湖南省に本部をもつ湘潭大学と国家天文台の科学研究者はこのほど、中国の「郭守敬望遠鏡(LAMOST)」のスペクトルデータと欧州宇宙機関(ESA)の宇宙望遠鏡「ガイア(Gaia)」観測データ(測光・視差)を組み合わせ、222個の高温準矮星(極水平分枝星)を発見しました。うち、131個は複合スペクトル型の高温準矮星です。この成果は国際的な学術誌「アストロフィジカルジャーナル」に掲載されました。

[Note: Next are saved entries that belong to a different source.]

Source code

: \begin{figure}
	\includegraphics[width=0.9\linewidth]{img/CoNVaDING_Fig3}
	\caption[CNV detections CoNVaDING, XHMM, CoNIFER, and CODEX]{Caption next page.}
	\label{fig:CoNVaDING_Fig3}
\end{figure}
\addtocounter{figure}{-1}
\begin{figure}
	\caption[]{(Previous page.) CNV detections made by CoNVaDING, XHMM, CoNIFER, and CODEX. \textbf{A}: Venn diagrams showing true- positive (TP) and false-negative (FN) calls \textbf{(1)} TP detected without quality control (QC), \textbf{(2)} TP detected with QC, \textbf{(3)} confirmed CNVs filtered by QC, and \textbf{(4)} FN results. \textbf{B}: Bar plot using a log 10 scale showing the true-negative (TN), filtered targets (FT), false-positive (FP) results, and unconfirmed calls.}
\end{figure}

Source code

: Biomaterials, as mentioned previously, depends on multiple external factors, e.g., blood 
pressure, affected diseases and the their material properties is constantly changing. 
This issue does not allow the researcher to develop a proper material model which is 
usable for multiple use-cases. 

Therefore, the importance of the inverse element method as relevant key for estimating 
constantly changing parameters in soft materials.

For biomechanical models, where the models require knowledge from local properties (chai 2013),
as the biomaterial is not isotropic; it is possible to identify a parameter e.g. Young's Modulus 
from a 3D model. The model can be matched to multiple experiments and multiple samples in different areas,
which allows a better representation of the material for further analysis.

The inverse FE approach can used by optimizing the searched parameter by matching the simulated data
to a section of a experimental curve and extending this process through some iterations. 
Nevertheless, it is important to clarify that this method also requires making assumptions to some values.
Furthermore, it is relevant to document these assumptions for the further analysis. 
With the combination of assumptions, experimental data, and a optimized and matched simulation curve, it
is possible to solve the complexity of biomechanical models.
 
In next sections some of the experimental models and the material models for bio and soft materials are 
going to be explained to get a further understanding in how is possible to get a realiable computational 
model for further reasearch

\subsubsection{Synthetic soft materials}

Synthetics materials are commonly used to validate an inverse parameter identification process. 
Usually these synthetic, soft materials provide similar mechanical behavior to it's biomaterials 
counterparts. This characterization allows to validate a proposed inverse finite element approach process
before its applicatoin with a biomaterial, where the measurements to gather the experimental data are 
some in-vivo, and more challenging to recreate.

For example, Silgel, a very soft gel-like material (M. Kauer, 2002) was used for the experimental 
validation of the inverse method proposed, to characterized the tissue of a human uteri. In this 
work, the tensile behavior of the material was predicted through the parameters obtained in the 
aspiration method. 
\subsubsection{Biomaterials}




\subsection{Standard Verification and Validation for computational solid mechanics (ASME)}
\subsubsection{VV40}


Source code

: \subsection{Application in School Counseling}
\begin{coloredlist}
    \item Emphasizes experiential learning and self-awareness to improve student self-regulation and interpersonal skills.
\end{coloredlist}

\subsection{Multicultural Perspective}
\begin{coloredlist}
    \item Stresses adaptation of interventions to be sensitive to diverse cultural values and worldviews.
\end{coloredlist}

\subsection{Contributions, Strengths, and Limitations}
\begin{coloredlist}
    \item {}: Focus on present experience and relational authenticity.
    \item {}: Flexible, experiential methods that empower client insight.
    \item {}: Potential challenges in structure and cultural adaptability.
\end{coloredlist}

高温準矮星は非常に特殊な小質量星の一種です。その質量は太陽の約半分程度で、表面温度は太陽表面の4倍に達することもあります。このような小質量星の多くは、中心部でヘリウムの核融合が行われている最中であり、小質量星の形成と進化や恒星内部での元素の拡散過程など、天体物理学の最前線の問題を解明する上で重要な意義があります。
現在までに知られている高温準矮星は6000個ほどで、うち3000個以上に大気パラメータがみられます。しかし、これらの既知の高温準矮星の大多数は単一スペクトル型です。複合スペクトルにより同定された高温準矮星は非常に少なく、高温準矮星の形成を研究し、連星の進化過程を知る上で、非常に重要な存在です。
この発見は高温準矮星の形成モデルに新たな可能性を示すものであり、高温準矮星の形成問題の解決に重要な科学的意義があるとみられています。